Left foot, right foot, left foot right foot. If Mount Baker had anything to teach us about being men, this was a good place to start. Portland John observed this the previous day, as we trained. “I’m paying at attention to all the things I don’t pay attention to at home,” he told the camera. “Putting one foot in front of another.”
Left foot, right foot. I started to sing the words to myself with each step. Growing confident, I accented their rhythm with my ice ax and trekking pole: ice ax, left foot, walking pole, right foot. As long as I sustained the rhythm, I was succeeding. An interruption meant that I had misstepped or maybe slipped.
Or that Casey was taking a photo. At 4:30, the sun began to rise, making visible the scenery through which we slogged. Don’t get me wrong: It was spectacular. Mountain ranges hemmed the horizon; and blue ice peeked through the snow, as though the glacier were keeping an eye on us. But as the day brightened, the scenery became an outright nuisance. We had planned to stop every hour to rehydrate and replenish, but Casey asked us to stop every 20 or 30 minutes so he could take photos.
The previous night, I had chosen “tranquility” as my sixth card. Maybe I should have put it first. We had been climbing for hours, and the summit hardly seemed any closer. The glacier hid its size in flats and folds. Because of the foreshortening effect, each step forward seemed to place us further from the top. Hikers who had passed us in the darkness were now fleas on the summit’s scalp. And every scenic pass slowed us even further as we waited for Casey to photograph it.
I was cranky, in part, because my right hip and left ankle both ached. I was used to expending my energy in 60-minute bursts at the gym. But here I meted it out over hours, one step at a time. As my impatience grew, it became more difficult to concentrate on my footsteps. Still, there was nothing to do but keep walking. Around 7 a.m., the air sharpened with a sulfurous stench. The stink was so pure that it was almost refreshing. It meant we were near the crater.
But the crater was not, as I had imagined, the summit. It was at 9,800 feet—still another 1,000 feet to go. We rested on its lip in the crumbling, yellow dirt. A plume of steam rose behind us. It was 7:30 a.m.—the time at which we had hoped to reach the summit. “We’re doing fine,” Larry reassured us. Then it was time for the final push.

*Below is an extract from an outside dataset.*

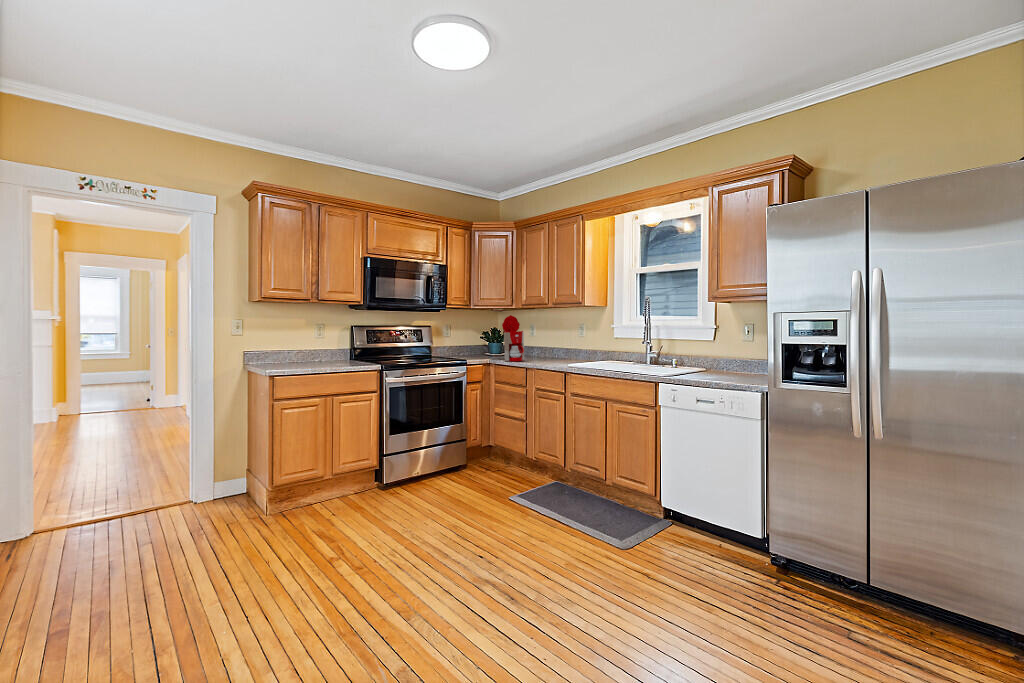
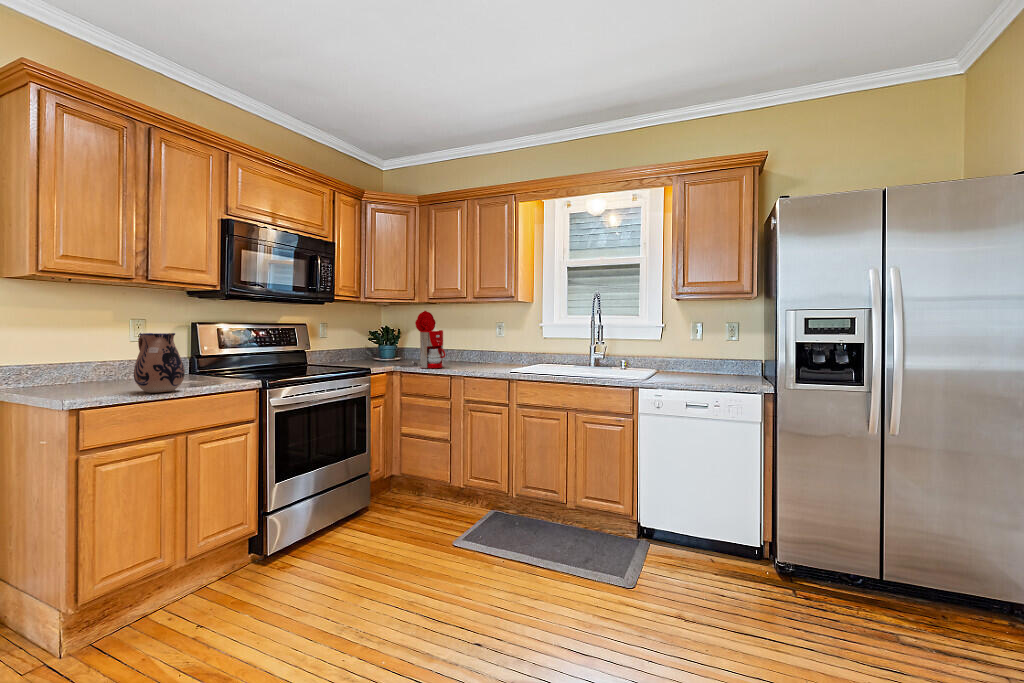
ceramic pitcher: none [304,333,331,369] -> present [134,333,185,393]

“Casey, we’re gonna stop with the shots until we reach the summit,” Matt said.
We fastened our ropes and set off at a 45-degree angle across the face of the final slope. When we reached the far edge, we switched back. It was only a few hundred more feet, but it took us ages to traverse it. Then we walked across a long flat and up a small slope to the summit: 10,781 feet.

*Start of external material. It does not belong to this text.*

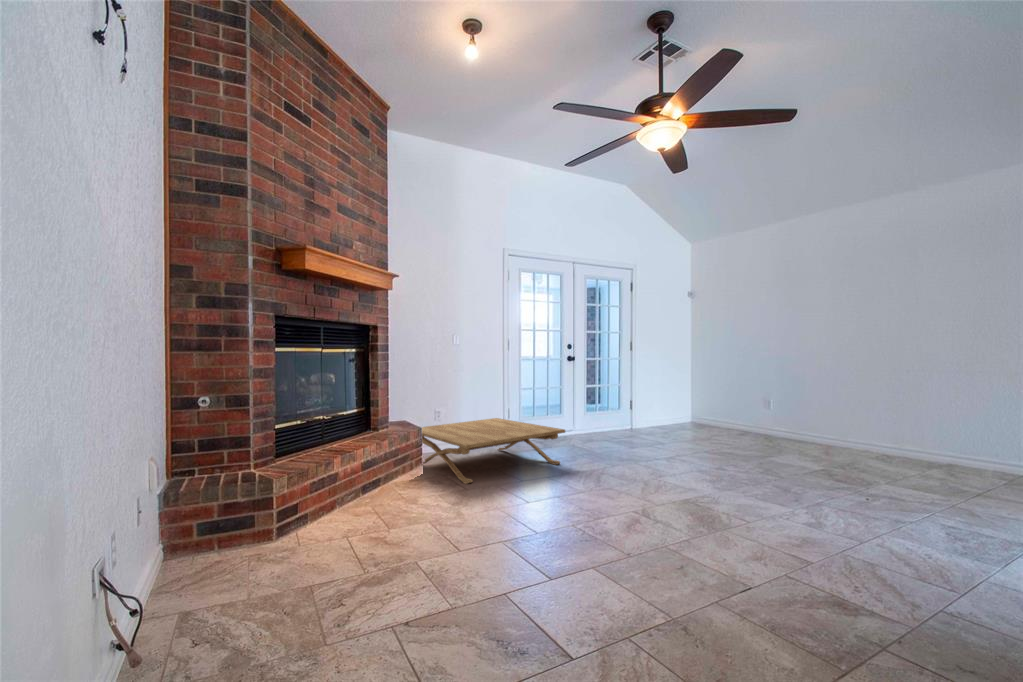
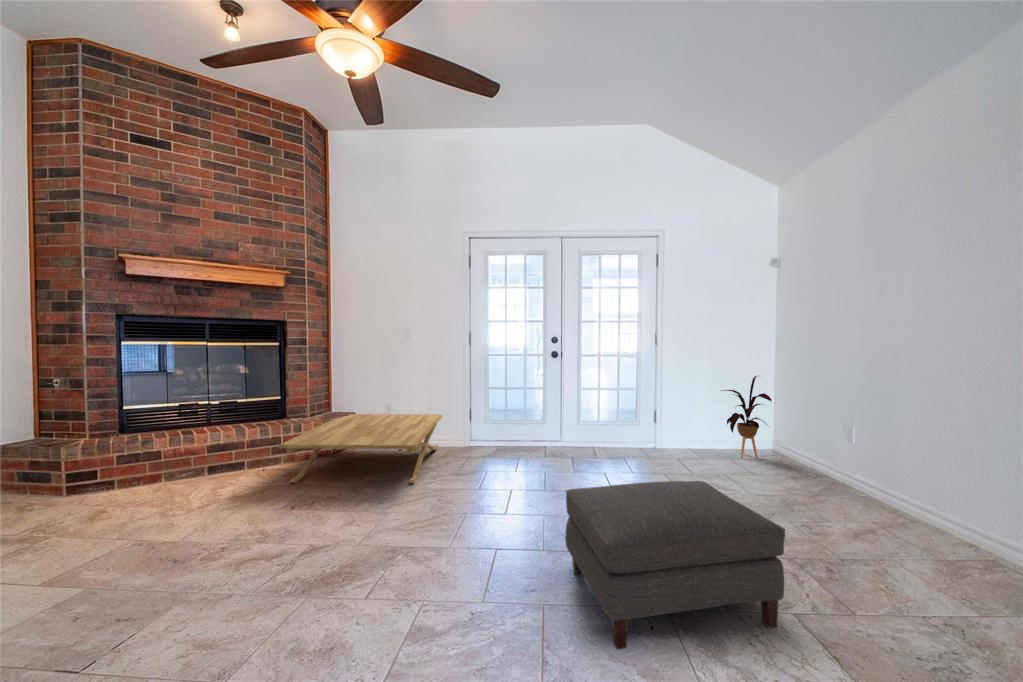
house plant: none [667,365,704,422] -> present [724,376,772,458]
ottoman: none [735,408,828,474] -> present [565,481,785,649]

It was 9:20. We exchanged the comprehensive gesture of manly congratulations: a hand slap into a handshake into a chest bump into a hug. “This is the hardest thing I’ve ever done,” Casey said. It would be even harder on the way back down. If any of Cheever’s “mysterious rites of virility” survived, maybe it was just this: exertion and exhaustion, the reduction of conscience to a few repeated movements performed in tandem with other men.
I had my notebook, but the pages from the summit are barren. The first day, at the campsite, Portland John asked me, “What’s your hook?” Then he suggested one in jest: “As I gripped the rock, I looked back on the steps that led me here.”
Prior to the trip, I had actually imagined words along those lines. But now that I had reached the summit, I had no energy for reflection. It was not a vantage point on life (or on manhood). It was something better: a place to rest my legs.